_Exercise aim_. All entries should be printed precisely as written.

_Input_.
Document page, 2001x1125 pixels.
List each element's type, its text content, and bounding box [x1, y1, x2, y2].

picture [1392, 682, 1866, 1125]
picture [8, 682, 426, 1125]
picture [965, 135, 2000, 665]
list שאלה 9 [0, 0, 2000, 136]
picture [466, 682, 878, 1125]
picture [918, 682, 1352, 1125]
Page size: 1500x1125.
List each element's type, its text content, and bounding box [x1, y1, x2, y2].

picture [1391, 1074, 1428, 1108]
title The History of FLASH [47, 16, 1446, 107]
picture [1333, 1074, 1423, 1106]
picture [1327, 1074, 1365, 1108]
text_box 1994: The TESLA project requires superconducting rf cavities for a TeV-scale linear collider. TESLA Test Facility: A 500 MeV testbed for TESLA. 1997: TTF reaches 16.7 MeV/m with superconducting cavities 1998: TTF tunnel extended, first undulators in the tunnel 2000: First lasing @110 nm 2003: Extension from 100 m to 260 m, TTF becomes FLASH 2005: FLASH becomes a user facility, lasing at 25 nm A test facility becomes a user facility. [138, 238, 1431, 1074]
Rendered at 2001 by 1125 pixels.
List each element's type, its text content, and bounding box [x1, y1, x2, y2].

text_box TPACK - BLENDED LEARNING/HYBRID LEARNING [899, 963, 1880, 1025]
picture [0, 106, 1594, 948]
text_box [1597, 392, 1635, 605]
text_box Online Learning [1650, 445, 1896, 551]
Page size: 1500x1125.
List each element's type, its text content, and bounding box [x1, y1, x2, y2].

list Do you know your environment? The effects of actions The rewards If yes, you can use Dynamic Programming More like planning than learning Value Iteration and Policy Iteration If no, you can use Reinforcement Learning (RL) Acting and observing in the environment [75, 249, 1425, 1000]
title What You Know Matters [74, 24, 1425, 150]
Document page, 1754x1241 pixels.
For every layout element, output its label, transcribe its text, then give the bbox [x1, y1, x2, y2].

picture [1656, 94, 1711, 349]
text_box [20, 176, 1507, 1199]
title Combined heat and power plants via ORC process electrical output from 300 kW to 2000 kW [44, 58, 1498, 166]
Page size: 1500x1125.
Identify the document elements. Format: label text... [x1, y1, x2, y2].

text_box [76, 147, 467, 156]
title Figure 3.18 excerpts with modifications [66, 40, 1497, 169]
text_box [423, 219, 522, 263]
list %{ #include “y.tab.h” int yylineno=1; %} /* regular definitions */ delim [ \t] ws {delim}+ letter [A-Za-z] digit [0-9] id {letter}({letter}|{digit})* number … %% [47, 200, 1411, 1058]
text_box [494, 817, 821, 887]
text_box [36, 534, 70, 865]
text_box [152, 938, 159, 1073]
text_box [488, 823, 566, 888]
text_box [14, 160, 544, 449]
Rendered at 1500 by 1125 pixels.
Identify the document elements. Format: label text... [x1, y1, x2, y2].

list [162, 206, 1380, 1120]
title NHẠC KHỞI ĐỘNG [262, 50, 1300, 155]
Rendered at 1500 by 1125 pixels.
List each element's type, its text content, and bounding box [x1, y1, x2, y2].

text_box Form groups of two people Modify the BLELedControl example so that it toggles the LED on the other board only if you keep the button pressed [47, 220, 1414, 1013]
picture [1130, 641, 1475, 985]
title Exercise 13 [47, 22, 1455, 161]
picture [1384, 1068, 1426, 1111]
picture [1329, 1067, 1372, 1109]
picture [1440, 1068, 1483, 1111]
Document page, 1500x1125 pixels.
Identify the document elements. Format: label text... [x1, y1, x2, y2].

_Result of this task_.
Document page, 2001x1125 pixels.
List each element's type, its text content, and bounding box [x1, y1, x2, y2].

picture [1392, 682, 1866, 1125]
picture [8, 682, 426, 1125]
picture [965, 135, 2000, 665]
list שאלה 9 [0, 0, 2000, 136]
picture [466, 682, 878, 1125]
picture [918, 682, 1352, 1125]
Page size: 1500x1125.
List each element's type, its text content, and bounding box [x1, y1, x2, y2].

picture [1391, 1074, 1428, 1108]
title The History of FLASH [47, 16, 1446, 107]
picture [1333, 1074, 1423, 1106]
picture [1327, 1074, 1365, 1108]
text_box 1994: The TESLA project requires superconducting rf cavities for a TeV-scale linear collider. TESLA Test Facility: A 500 MeV testbed for TESLA. 1997: TTF reaches 16.7 MeV/m with superconducting cavities 1998: TTF tunnel extended, first undulators in the tunnel 2000: First lasing @110 nm 2003: Extension from 100 m to 260 m, TTF becomes FLASH 2005: FLASH becomes a user facility, lasing at 25 nm A test facility becomes a user facility. [138, 238, 1431, 1074]
Rendered at 2001 by 1125 pixels.
List each element's type, its text content, and bounding box [x1, y1, x2, y2].

text_box TPACK - BLENDED LEARNING/HYBRID LEARNING [899, 963, 1880, 1025]
picture [0, 106, 1594, 948]
text_box [1597, 392, 1635, 605]
text_box Online Learning [1650, 445, 1896, 551]
Page size: 1500x1125.
List each element's type, its text content, and bounding box [x1, y1, x2, y2].

list Do you know your environment? The effects of actions The rewards If yes, you can use Dynamic Programming More like planning than learning Value Iteration and Policy Iteration If no, you can use Reinforcement Learning (RL) Acting and observing in the environment [75, 249, 1425, 1000]
title What You Know Matters [74, 24, 1425, 150]
Document page, 1754x1241 pixels.
For every layout element, output its label, transcribe its text, then give the bbox [x1, y1, x2, y2].

picture [1656, 94, 1711, 349]
text_box [20, 176, 1507, 1199]
title Combined heat and power plants via ORC process electrical output from 300 kW to 2000 kW [44, 58, 1498, 166]
Page size: 1500x1125.
Identify the document elements. Format: label text... [x1, y1, x2, y2].

text_box [76, 147, 467, 156]
title Figure 3.18 excerpts with modifications [66, 40, 1497, 169]
text_box [423, 219, 522, 263]
list %{ #include “y.tab.h” int yylineno=1; %} /* regular definitions */ delim [ \t] ws {delim}+ letter [A-Za-z] digit [0-9] id {letter}({letter}|{digit})* number … %% [47, 200, 1411, 1058]
text_box [494, 817, 821, 887]
text_box [36, 534, 70, 865]
text_box [152, 938, 159, 1073]
text_box [488, 823, 566, 888]
text_box [14, 160, 544, 449]
Rendered at 1500 by 1125 pixels.
Identify the document elements. Format: label text... [x1, y1, x2, y2].

list [162, 206, 1380, 1120]
title NHẠC KHỞI ĐỘNG [262, 50, 1300, 155]
Rendered at 1500 by 1125 pixels.
List each element's type, its text content, and bounding box [x1, y1, x2, y2].

text_box Form groups of two people Modify the BLELedControl example so that it toggles the LED on the other board only if you keep the button pressed [47, 220, 1414, 1013]
picture [1130, 641, 1475, 985]
title Exercise 13 [47, 22, 1455, 161]
picture [1384, 1068, 1426, 1111]
picture [1329, 1067, 1372, 1109]
picture [1440, 1068, 1483, 1111]
Document page, 1500x1125 pixels.
Identify the document elements. Format: label text... [x1, y1, x2, y2].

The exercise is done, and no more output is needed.